SmartDocはXML形式のSmartDoc文書で記述したソースから、HTML、PDF(Tex経由)、プレインテキストを生成します。
SmartDocは個人用文書作成ツールとして便利に使っていたのですが、モデル駆動開発のDSLの基盤としても活用できないか、検討を重ねてきました。というのは、文芸的プログラミング(literate programming)をモデル駆動に適用した文芸的モデリング(literate modeling)の実現しようと考えたからです。
文言的モデリングを実現するためには、モデルの内容を説明した文章とモデル定義を同一のプレインテキスト内に自然な形で同居させる必要があります。
モデル記述言語
Modegrammingにおけるモデル駆動開発を行うためのモデル記述言語を考えた場合、前述した文芸的モデリングが重要な要素になります。
一方オブジェクト指向モデリング言語のデファクトであるUMLは、以下のような理由でモデル駆動開発で本格活用するのは難しいのではないか、と個人的に考えています。
- UMLはグラフィカル言語であるためモデルの入力が煩雑
- グラフィカル言語は大規模モデルの編集が難しい
また、UMLの編集に専用ツールが必要、というのも運用上の問題点です。
格納形式も独自形式になるので、UMLモデルを作成したツールでしか編集することができません。商用製品の場合、製品にロックインされることになるため、経費がかかることに加えて、将来製品が販売停止になった時にはモデルの再利用や保守などにも問題がでてきそうです。
格納形式が独自形式になることで、テキストベースのバージョン管理システムで管理することが難しくなるという問題もあります。
このようにグラフィカル言語のUMLを、本格的な開発に適用することは色々と問題がありますが、その一方でUMLで定義しているオブジェクト・モデルのメタ・モデルは業界標準としてのコンセンサスがとれているものなので活用したいところです。
以上のことを考えると、モデル駆動開発向けのモデリング言語として以下の要件に行き着きました。
- プレインテキストでモデル定義とモデルの説明文を文芸的モデリング的に同居できる
- UMLのメタ・モデルをベースにしている
これを実現するためのメタメタモデルとしてSmartDocが活用できないかと考えたわけです。
SmartDox
SmartDoxはOSSで開発しているSmartDoc後継の文書処理系です。
モデル駆動開発のためのモデリング言語のDSLを構築するためのメタメタモデルを提供しています。
同時に、本来の機能である文書処理系にもSmartDocと同様の機能セットを提供することを目標にしています。
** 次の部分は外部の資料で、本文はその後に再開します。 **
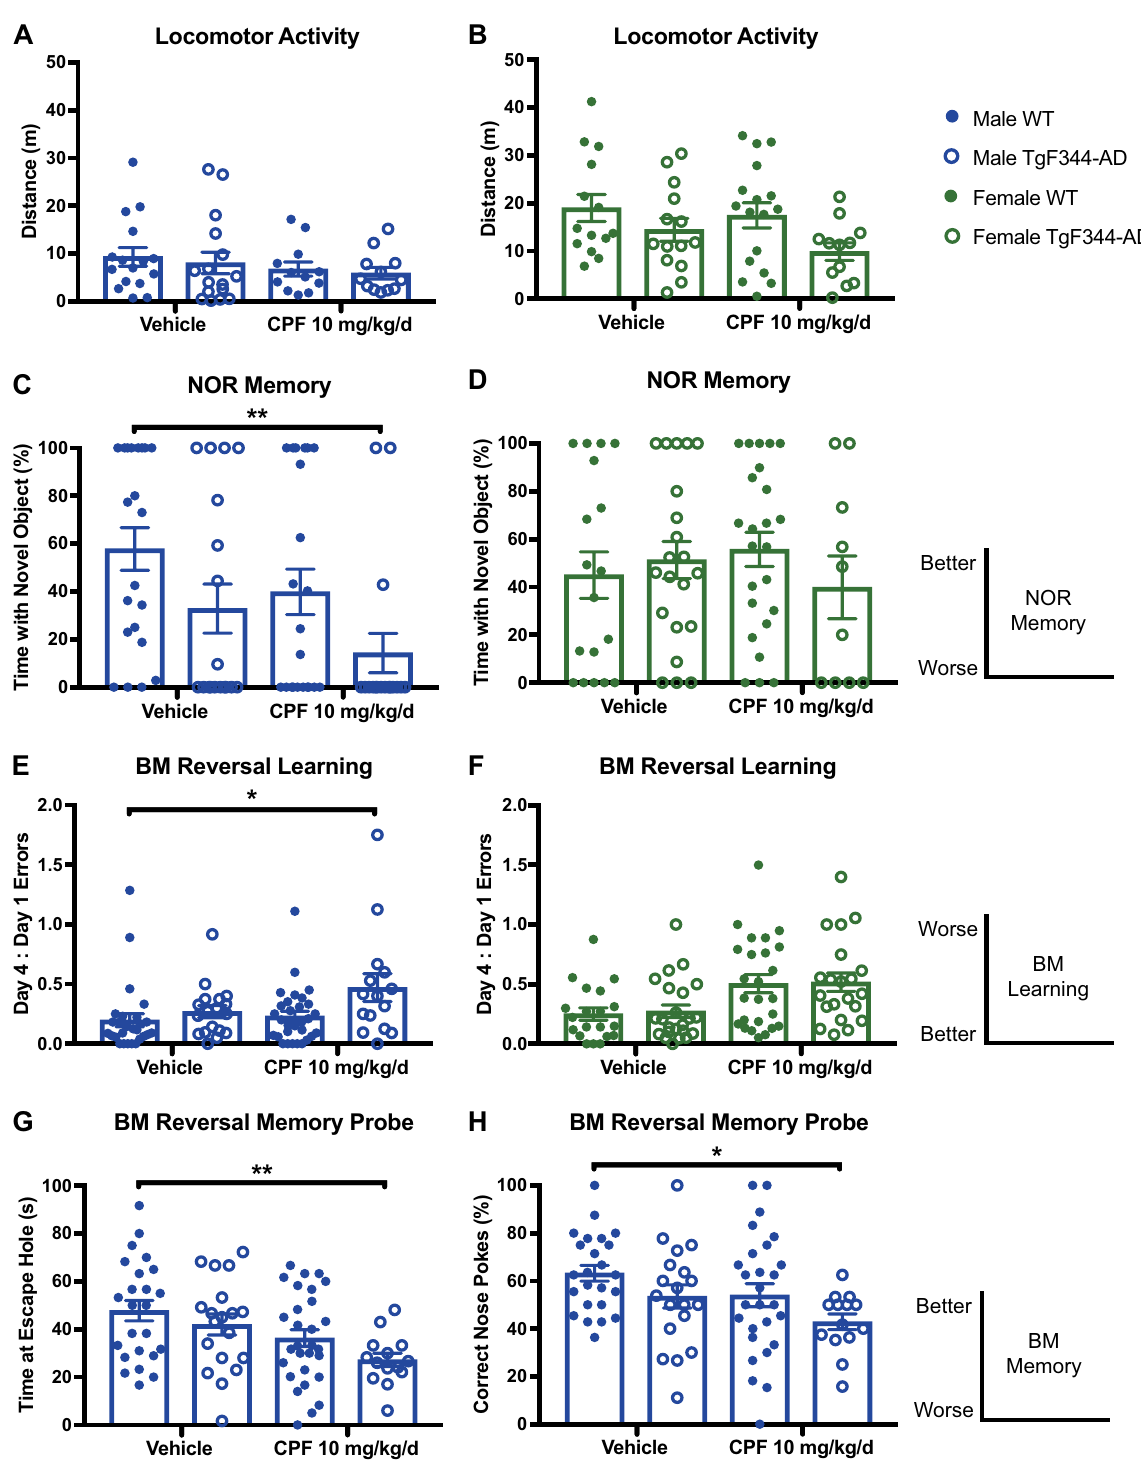
peptides) or 5 M guanidine-HCl (i.e., insoluble A β peptides) was further analyzed by A β 1 – 40 and A β 1 – 42 peptide ELISAs. Soluble and insoluble A β 1 – 40 and A β 1 – 42 were increased in TgF344-AD male and female rats relative to sex-matched controls (Fig. 5d, e), consistent with previous reports. 11 However, no signi fi cant differences were observed as a function of CPF exposure in any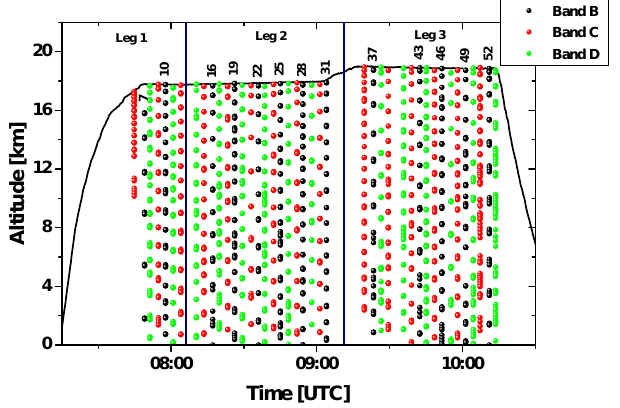
Figure 1. The flight altitude and MARSCHALS tangent points plot- ted vs. the acquisition time (UTC) for the Arctic Geophysica flight on 10 March 2010.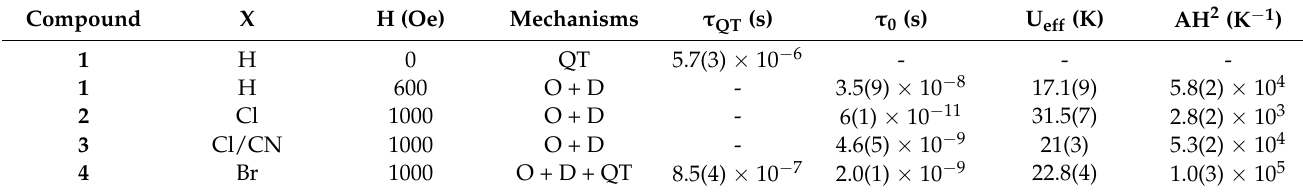
Figure 11. Arrhenius plot of the relaxation times for compound 1 with H DC = 0 and 600 Oe, and for compounds 2 and 3 with H DC = 1000 Oe. Solid lines are the best fit to the general model (Equation (2)) with different terms (see text and Table 2). Table 2. Magnetic parameters for the relaxation processes in compounds 1 – 4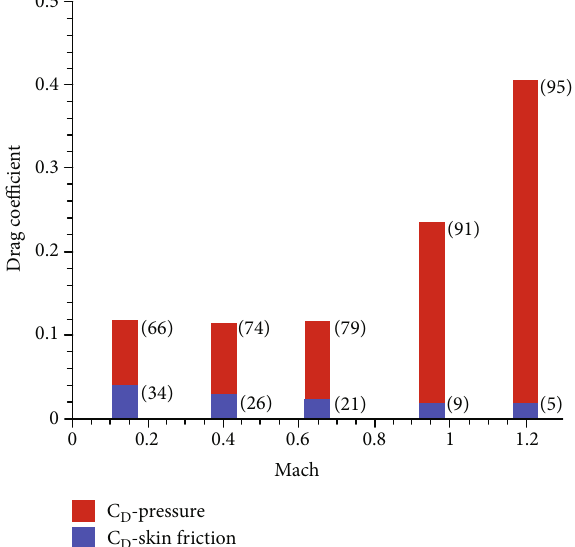
Figure 7: Total drag (pressure drag + skin friction drag) coe ffi cients.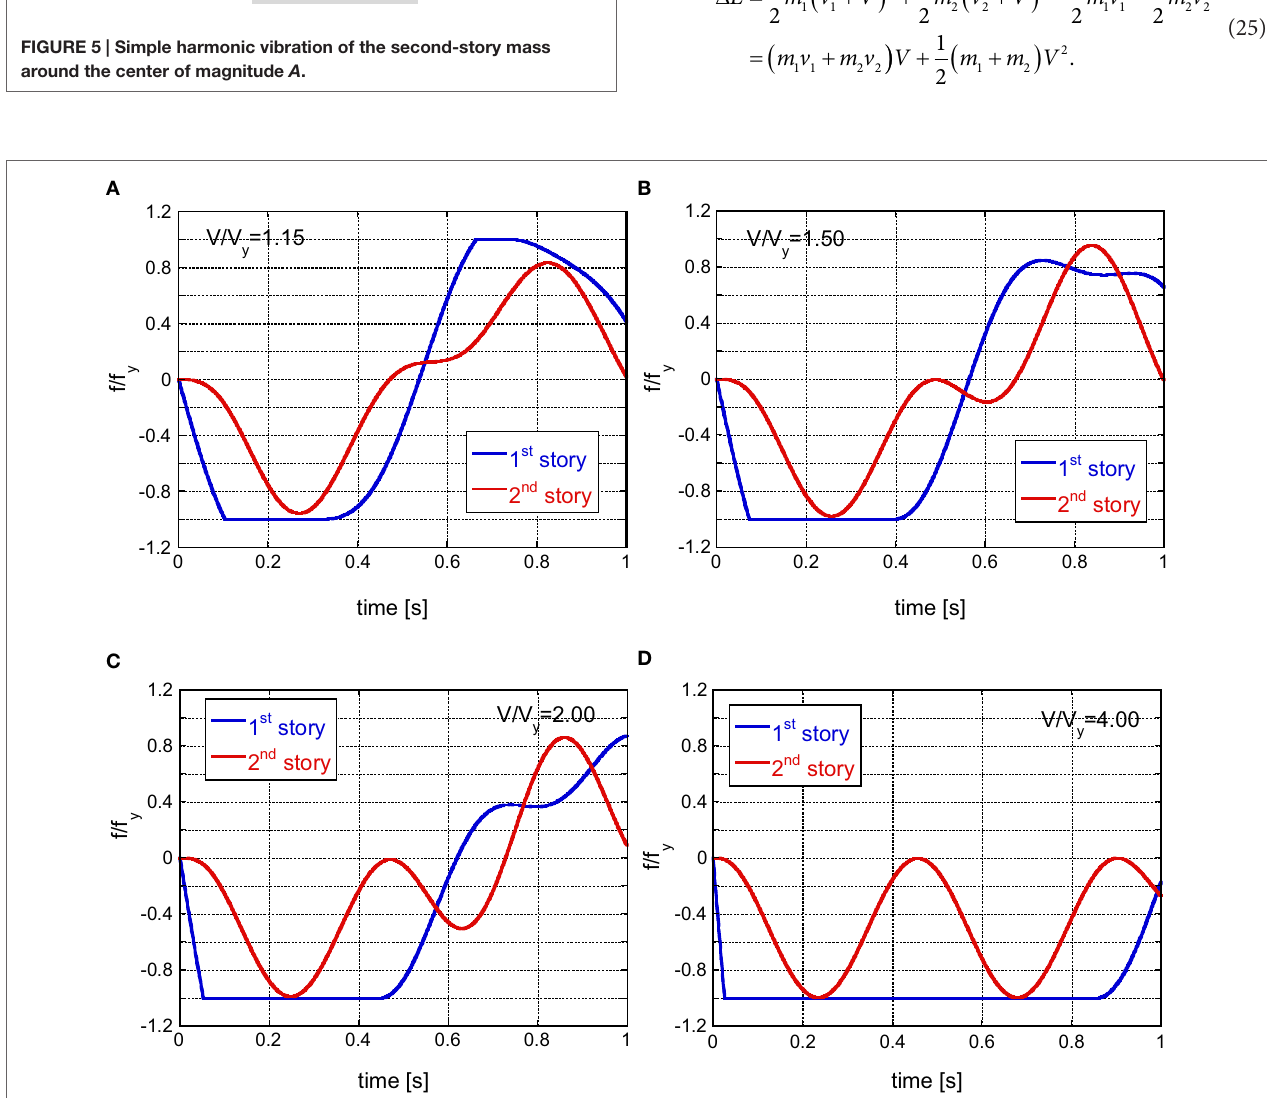
FigUre 6 | examples of the time histories of the restoring forces in the first and second stories for a model of equal mass, equal story stiffness, and equal yield interstory drift subjected to the single impulse at t = 0 with V / V y = 1.15, 1.5, 2, 4 . (a) V / V y = 1.15 (B) V / V y = 1.5. (c) V / V y = 2.0. (D) V / V y =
本ブログもSmartDoxで書いたものをBlogger形式に変換しています。
SmartDoxはEmacs org形式をベースにMarkdownとHTML、XMLの文法をマージした文法を定義しました。
SmartDocはXMLベースでしたが、SmartDoxはプレインテキストベースの文書形式になっています。近年はMarkdownによるプレインテキストがソフトウェア開発での文章作成のデファクトになっているのでMarkdownを取り入れています。また、ボクが通常Emacs上でEmacs orgモードで文章作成しているのでEmacs org形式もサポートしています。ざっくりいうとEmacs org形式とMarkdown双方の緩い上位互換をとりつつ、拡張文法としてHTMLやXMLによる詳細指定を可能にした文法になっています。
このSmartDox文法によって、以下の3種類の文書を構築する構成要素が得られます。
- セクションの入れ子による木構造
- テーブルによる表構造
- マークアップ付き自然言語
この中で「セクションの入れ子による木構造」と「テーブルによる表構造」をモデル駆動開発におけるモデル記述のメタメタモデルとして使用するのがSmartDoxによるモデル記述の基本アイデアになっています。
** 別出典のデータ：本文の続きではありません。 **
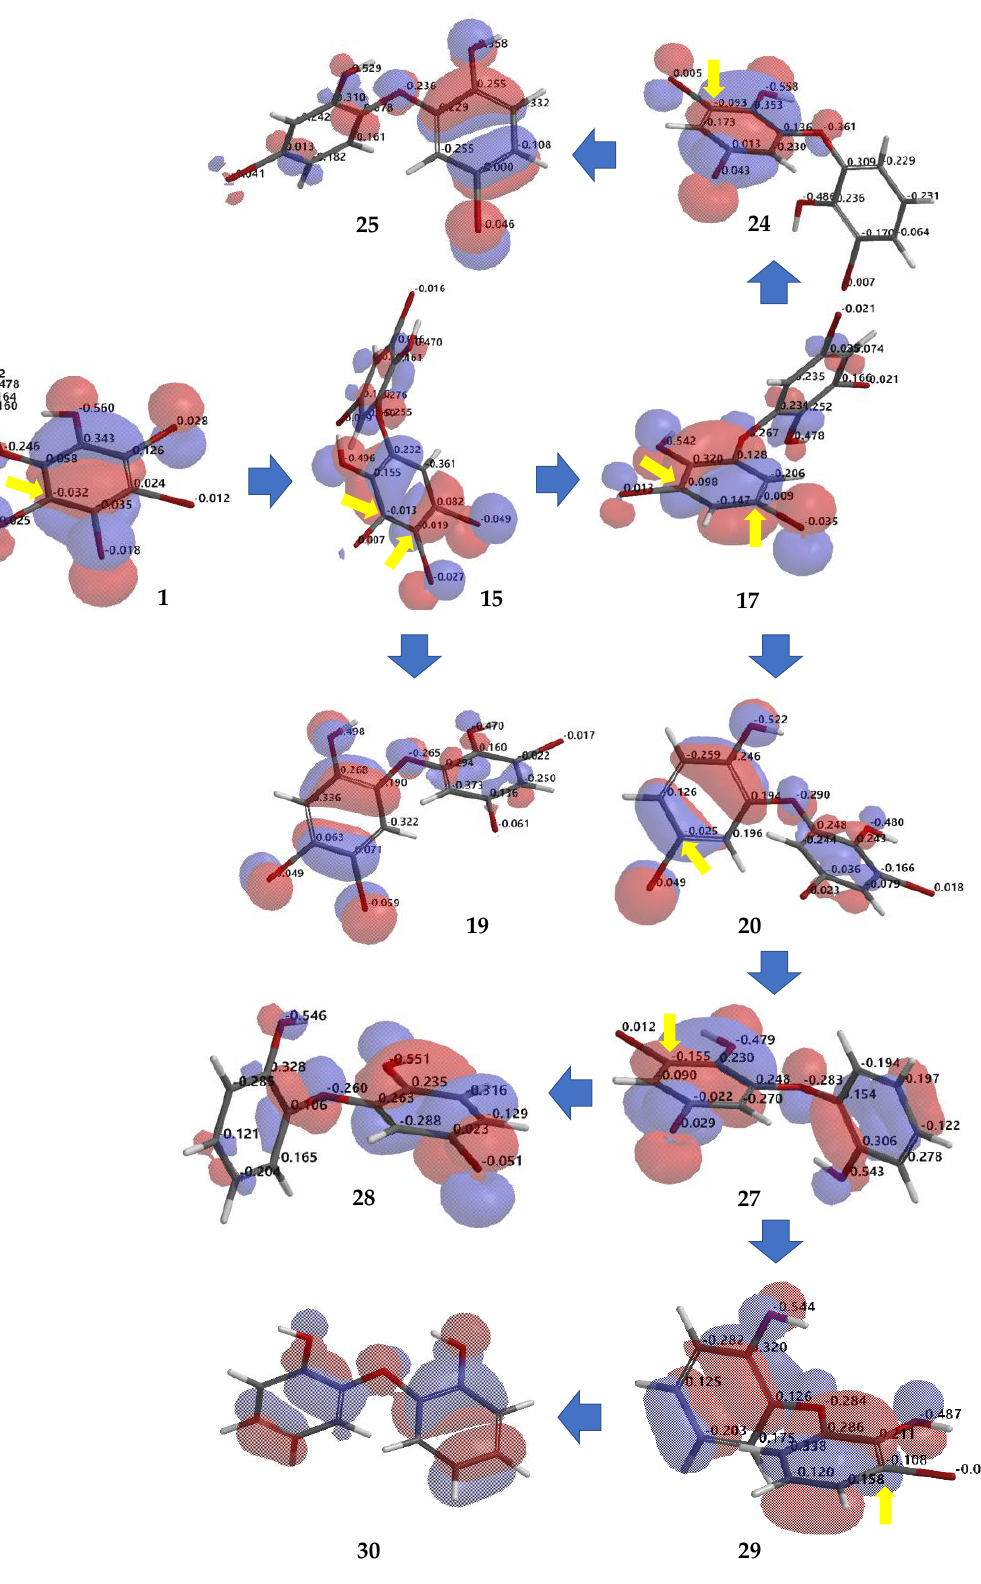
Figure 7. Analysis of frontier molecular orbital (HOMO) and electrostatic charges for 1 , 2 , 14 , 16 – 18 , 20 , 23 , 26 calculated using DFT ω B97X-D/6-311+G(2d,p). The yellow arrow shows the reactive site for the debromination reaction possessing negative charges in HOMO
また「マークアップ付き自然言語」によってモデルに対する説明文をモデル記述内に自然に配置することができます。
SmartDoxベースのDSL
SmartDoxによるDSL基盤を使ってSimpleModelerとKaleidoxを実装しています。
SimpleModeler
SimpleModelerはモデル駆動開発に用いるモデルコンパイラです。
元々ScalaのDSL機能を用いてモデル定義をする方式を主にしていましたが、現在開発中の新バージョンよりSmartDoxベースのモデル記述方法に一本化しました。
SimpleModelerのモデル定義の例を以下に示します。
#+title: サンプル SimpleModelerのサンプルです。 以下のようにコンパイルします。 ``` $ sm java sample.org ``` * Resource ** Person #+caption: 特性一覧 | 特性 | 名前 | 型 | 多重度 | ラベル | カラム | データ型 | 備考 | |------+---------+---------+--------+--------+--------+----------+------| | 属性 | name | token | 1 | | | | | | 関連 | address | Address | 1 | | | | | ** Address #+caption: 特性一覧 | 特性 | 名前 | 型 | 多重度 | ラベル | カラム | データ型 | 備考 | |------+------+-------+--------+--------+--------+----------+------| | 属性 | zip | token | ? | | | | |
リソース・エンティティの2つクラスPersonとAddressを定義しています。
SmartDoxのセクションの階層構造を利用してクラス種別のResourceとその配下にクラスPersonとAddressを定義しています。
Kaleidox
次の例はモデル駆動開発向けのアクション言語Kaleidoxです。
Kaleidoxでは、スクリプトを用途ごとに文法の違う複数のセクションで構成する構造になっています。
Kaleidoxのスクリプトの例を以下に示します。
* description Kaleidoxでモデルを使用する例です。 * env db.default.driver="org.h2.Driver" db.default.url="jdbc:h2:mem:" * voucher ** user #+caption: 特性一覧 | 特性 | 名前 | 型 | 多重度 | ラベル | |------+------+--------+--------+---------| | 属性 | id | int | 1 | User ID | | 属性 | name | string | 1 | 名前 | | 属性 | age | int | ? | 年齢 | * main (store-query 'user nil)
スクリプト全体はSmartDoxの文法によって記述されており、プログラムを記述するmainセクションにKaleidoxのスクリプトが書かれています。
以下の例はdescription, env, voucher, mainの4つのセクションで構成されたKaleidoxスクリプトです。
descriptionセクションはスクリプトの説明を書くセクションです。SmartDox形式のプレインテキストを記述します。
envセクションはスクリプト実行時の環境変数をHOCON(typesafe config)形式で定義します。
voucherセクションはVoucherステレオタイプを持ったクラスを定義するセクションです。SimpleModeler形式の表形式でモデルを記述します。
mainセクションはスクリプト本体をKaleidoxスクリプト形式(S式)で記述します。
以上から分かる通り、各セクションの構造はSmartDoxのセクションを利用し、自然言語による記述を行うセクションではSmartDox形式を用いています。
まとめ
今回はオブジェクトモデル記述のためのDSL基盤の側面からSmartDoxについて紹介しました。
次回はSimpleModelerの紹介をする予定です。